■ **Directive**: Apart from the pictures, write out all the records exactly.

■ **Records supplied**:
——

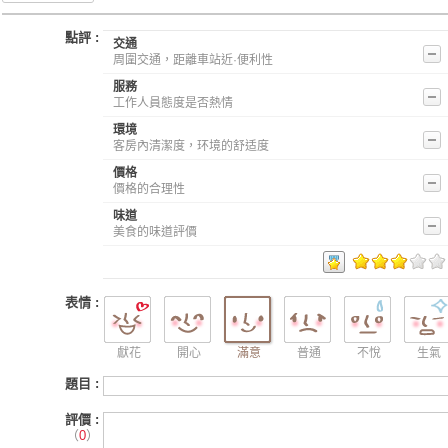
點評 :
交通
周圍交通，距離車站近·便利性
服務
工作人員態度是否熱情
環境
客房內清潔度，环境的舒适度
價格
價格的合理性
味道
美食的味道評價
表情 :
獻花
開心
滿意
普通
不悅
生氣
題目 :
評價 :
（
0
）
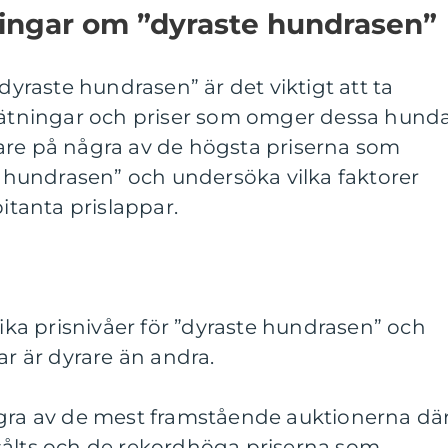
ningar om ”dyraste hundrasen”
”dyraste hundrasen” är det viktigt att ta
 mätningar och priser som omger dessa hunda
are på några av de högsta priserna som
te hundrasen” och undersöka vilka faktorer
bitanta prislappar.
lika prisnivåer för ”dyraste hundrasen” och
ar är dyrare än andra.
ågra av de mest framstående auktionerna dä
sålts och de rekordhöga priserna som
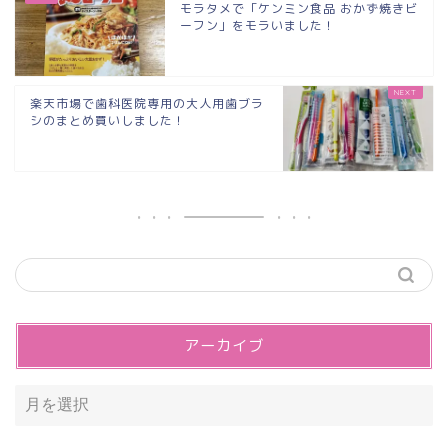
モラタメで「ケンミン食品 おかず焼きビ
ーフン」をモラいました！
楽天市場で歯科医院専用の大人用歯ブラ
シのまとめ買いしました！
アーカイブ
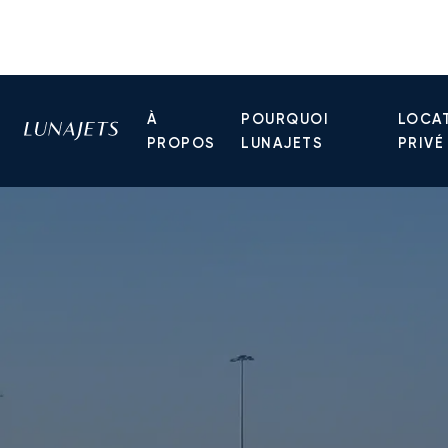
À
POURQUOI
LOCAT
PROPOS
LUNAJETS
PRIVÉ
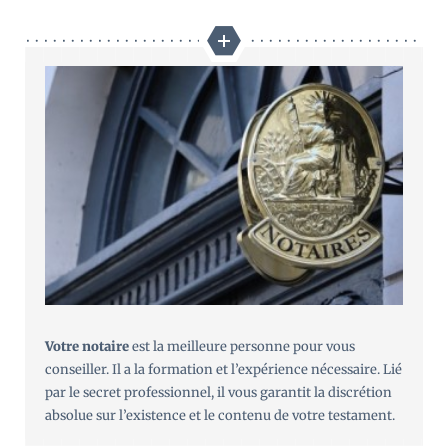
Votre notaire
est la meilleure personne pour vous
conseiller. Il a la formation et l’expérience nécessaire. Lié
par le secret professionnel, il vous garantit la discrétion
absolue sur l’existence et le contenu de votre testament.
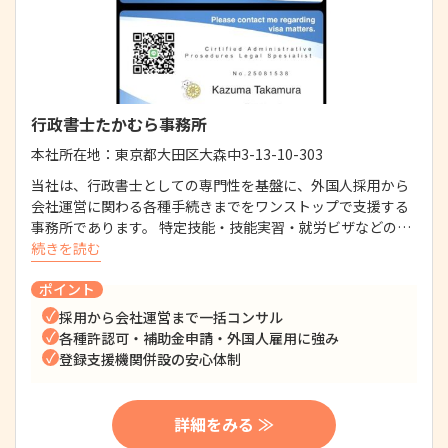
行政書士たかむら事務所
本社所在地：
東京都大田区大森中3-13-10-303
当社は、行政書士としての専門性を基盤に、外国人採用から
会社運営に関わる各種手続きまでをワンストップで支援する
事務所であります。 特定技能・技能実習・就労ビザなどの…
続きを読む
ポイント
採用から会社運営まで一括コンサル
各種許認可・補助金申請・外国人雇用に強み
登録支援機関併設の安心体制
詳細をみる ≫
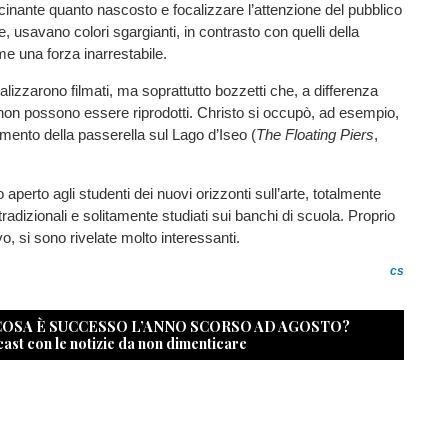
cinante quanto nascosto e focalizzare l’attenzione del pubblico
e, usavano colori sgargianti, in contrasto con quelli della
me una forza inarrestabile.
ealizzarono filmati, ma soprattutto bozzetti che, a differenza
, non possono essere riprodotti. Christo si occupò, ad esempio,
mento della passerella sul Lago d’Iseo (
The Floating Piers
,
aperto agli studenti dei nuovi orizzonti sull’arte, totalmente
 tradizionali e solitamente studiati sui banchi di scuola. Proprio
o, si sono rivelate molto interessanti.
cs
 COSA È SUCCESSO L’ANNO SCORSO AD AGOSTO?
cast con le notizie da non dimenticare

——

■ **Response box**:
點評 :
交通
周圍交通，距離車站近·便利性
服務
工作人員態度是否熱情
環境
客房內清潔度，环境的舒适度
價格
價格的合理性
味道
美食的味道評價
表情 :
獻花
開心
滿意
普通
不悅
生氣
題目 :
評價 :
（
0
）
ningar om ”dyraste hundrasen”
”dyraste hundrasen” är det viktigt att ta
 mätningar och priser som omger dessa hunda
are på några av de högsta priserna som
te hundrasen” och undersöka vilka faktorer
bitanta prislappar.
lika prisnivåer för ”dyraste hundrasen” och
ar är dyrare än andra.
ågra av de mest framstående auktionerna dä
sålts och de rekordhöga priserna som
モラタメで「ケンミン食品 おかず焼きビ
ーフン」をモラいました！
楽天市場で歯科医院専用の大人用歯ブラ
シのまとめ買いしました！
アーカイブ
À
POURQUOI
LOCAT
PROPOS
LUNAJETS
PRIVÉ
Votre notaire
est la meilleure personne pour vous
conseiller. Il a la formation et l’expérience nécessaire. Lié
par le secret professionnel, il vous garantit la discrétion
absolue sur l’existence et le contenu de votre testament.
行政書士たかむら事務所
本社所在地：
東京都大田区大森中3-13-10-303
当社は、行政書士としての専門性を基盤に、外国人採用から
会社運営に関わる各種手続きまでをワンストップで支援する
事務所であります。 特定技能・技能実習・就労ビザなどの…
続きを読む
ポイント
採用から会社運営まで一括コンサル
各種許認可・補助金申請・外国人雇用に強み
登録支援機関併設の安心体制
詳細をみる ≫
cinante quanto nascosto e focalizzare l’attenzione del pubblico
e, usavano colori sgargianti, in contrasto con quelli della
me una forza inarrestabile.
ealizzarono filmati, ma soprattutto bozzetti che, a differenza
, non possono essere riprodotti. Christo si occupò, ad esempio,
mento della passerella sul Lago d’Iseo (
The Floating Piers
,
aperto agli studenti dei nuovi orizzonti sull’arte, totalmente
 tradizionali e solitamente studiati sui banchi di scuola. Proprio
o, si sono rivelate molto interessanti.
cs
 COSA È SUCCESSO L’ANNO SCORSO AD AGOSTO?
cast con le notizie da non dimenticare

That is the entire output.